## EXERCISE OBJECTIVE
Return each line of the items that contains the string "déplacer". Case counts.

Segment Open

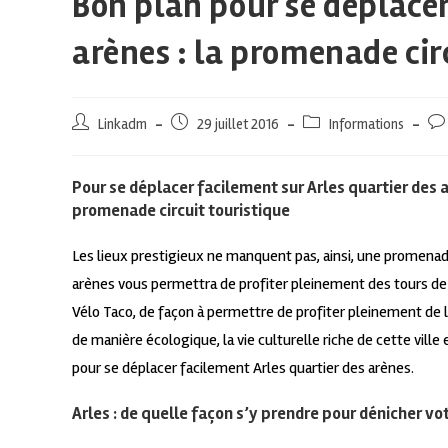
Bon plan pour se déplacer
arènes : la promenade cir
Linkadm
29 juillet 2016
Informations
Pour se déplacer facilement sur Arles quartier des
promenade circuit touristique
Les lieux prestigieux ne manquent pas, ainsi, une promenade
arènes vous permettra de profiter pleinement des tours de la
Vélo Taco, de façon à permettre de profiter pleinement de l
de manière écologique, la vie culturelle riche de cette ville
pour se déplacer facilement Arles quartier des arènes.
Arles : de quelle façon s’y prendre pour dénicher v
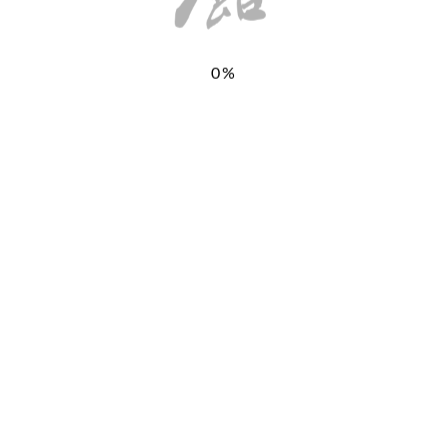
0%
お気軽にお問い合わせください。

Segment Closed

## SOLVED EXERCISE
Bon plan pour se déplacer
Pour se déplacer facilement sur Arles quartier des
pour se déplacer facilement Arles quartier des arènes.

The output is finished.